One option can be to pursue design patent registration early on in the product’s life span and then seek trade dress registration after the product has been on the market for several years and it is easier to acquire evidence of secondary meaning.
For example, Nike owns many trade dress and design patents7 for their various shoe designs and has filed numerous infringement actions against footwear competitors. Nike owns trade dress registration for the silhouette, Reg. No. 3,711,305, and sole, Reg. No. 3,721,064, of the Nike Dunk.
Nike also obtained a design patent, U.S. D804,158, for the outsole of the Nike Dunk Flyknit, and a utility patent, U.S. 8,266,749, for methods of making the Nike Flyknit upper. In the April, 2022 Nike, Inc. v. La La Land Prod. & Design decision, the U.S. District Court for the Central District of California enforced a permanent injunction against La La Land Design for their infringing Nike Dunk designs.8
When seeking both trade dress and patent protection, a brand owner should assess the functional aspects of a product and analyze its specific features and purpose before filing. A product whose design is dictated largely or solely by functional considerations is usually a poor candidate for trade dress, and an early assessment of functionality can avoid incurring extra costs or risking invalidation later.
If the product design is useful to the functioning or manufacturing of the product, the owner should consider patent protection. However, obtaining a utility patent can impede obtaining trade dress protection later on, because the product design will be presumed to be functional. C5 Medical Werks highlights this challenge.
Indeed, the test used by the USPTO to determine whether trade dress is functional analyzes:
- The existence of an active or expired utility patent that discloses utilitarian advantages of the registered subject matter;
- Advertising by the registrant that touts the utilitarian advantages of the subject matter;
- The availability of alternative designs; and
- Whether the subject matter results from a comparatively simple or inexpensive method of manufacture.9
Where a combination of trade dress and patent protection is desired, the content of any patent filings should be considered for its impact on the associated trade dress filing.
What a brand owner describes in their patent application matters: As noted above, the TTAB in C5 Medical Werks considered statements in the patents touting the functional advantages of the technology, among other factors.

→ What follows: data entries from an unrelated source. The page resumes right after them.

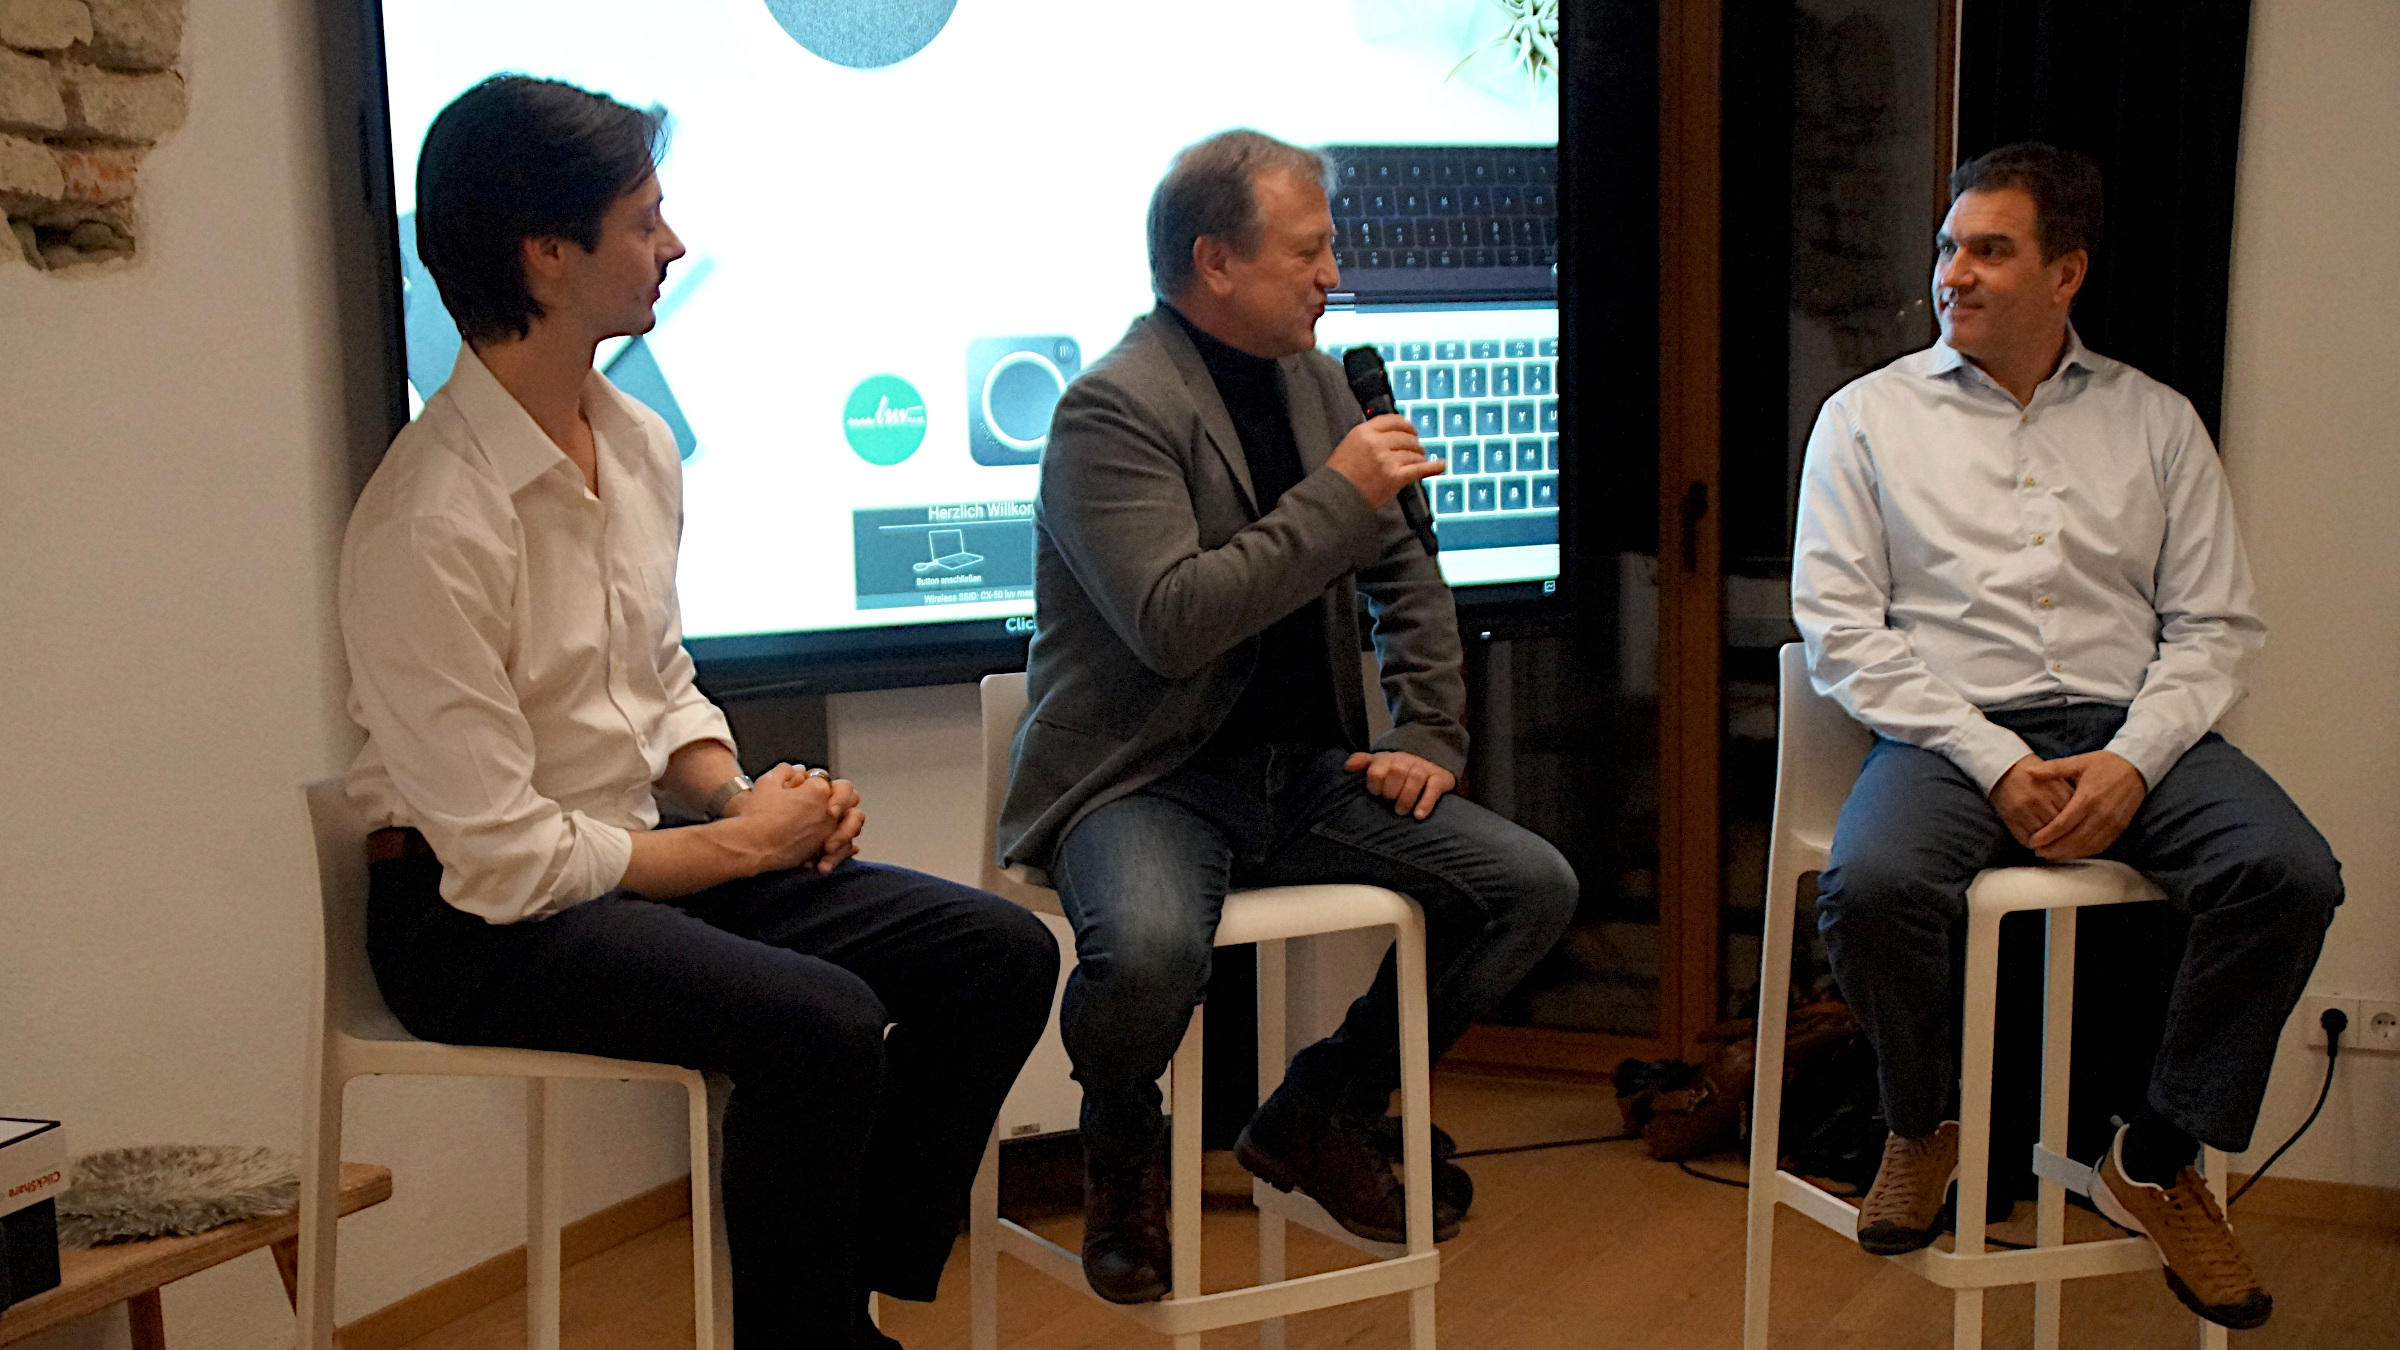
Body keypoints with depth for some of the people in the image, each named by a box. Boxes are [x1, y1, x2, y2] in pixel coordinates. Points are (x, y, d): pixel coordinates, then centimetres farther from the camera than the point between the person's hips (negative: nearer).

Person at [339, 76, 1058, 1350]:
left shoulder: (641, 444, 5)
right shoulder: (433, 525, -22)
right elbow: (504, 859, -22)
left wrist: (742, 792, -3)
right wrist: (742, 841, -12)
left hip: (627, 854, 8)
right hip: (472, 913, -8)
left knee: (998, 951, -3)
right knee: (819, 1021, -31)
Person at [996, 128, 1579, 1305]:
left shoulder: (1311, 378, 12)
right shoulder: (1111, 410, -14)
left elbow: (1407, 577, 20)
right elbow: (1171, 622, -27)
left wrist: (1428, 738, 8)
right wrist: (1339, 494, -23)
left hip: (1300, 769, 8)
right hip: (1146, 780, -7)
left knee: (1535, 888, -6)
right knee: (1149, 951, -38)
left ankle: (1320, 1115, 13)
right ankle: (1123, 1159, -1)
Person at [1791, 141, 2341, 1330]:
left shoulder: (2154, 420, 14)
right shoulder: (1869, 417, 8)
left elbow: (2215, 626, 8)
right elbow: (1838, 630, -1)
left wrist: (2133, 759, -12)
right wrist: (1995, 762, -12)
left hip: (2127, 730, 2)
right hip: (1949, 736, -2)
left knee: (2291, 874, -26)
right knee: (1870, 889, -33)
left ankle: (2156, 1163, -4)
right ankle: (1923, 1129, 0)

Leveraging both trade dress and patent protection can allow brand owners — including those whose products will be worn on or placed in the body — to maximize protection using available IP tools.
As the cases above highlight, it is essential to evaluate functional aspects of such products early and before a trade dress application is filed.
1 C5 Medical Werks LLC v. CeramTec GmbH, Cancellations Nos. 92058781 and 92058796, at *95 (Dec. 6, 2022)
2 Id. at *95.
3 , No. 23-1150 (4th Circuit, 2023).
4 TBL Licensing LLC v. Vidal, No. 1:21CV681 (Eastern District of Virginia, 2022).
5 Opening Brief of Plaintiff-Appellant, TBL Licensing, LLC v. Vidal, No. 23-1150 (4th Circuit, 2023).
6 Brief of amicus curiae International Trademark Association (INTA), TBL Licensing LLC v. Vidal, No. 23-1150 (4th Circuit, 2023). Foley & Lardner LLP is counsel for amicus curiae INTA in these proceedings.
7 Nike Inc. Virtual Marketing Patent Database. https://agreementservice.svs.nike.com/rest/agreement?agreementType=ipBrandProtection&uxId=com.nike.patents.virtualmarking&country=US&language=en&requestType=redirect.
8 Nike Inc. v. La La Land Prod. & Design, 2:21-cv-00443-MCS-PVC (C.D. Cal. Apr. 20, 2022).
9 In re Morton-Norwich Products Inc., 671 F.2d 1332 (C.C.P.A. 1982).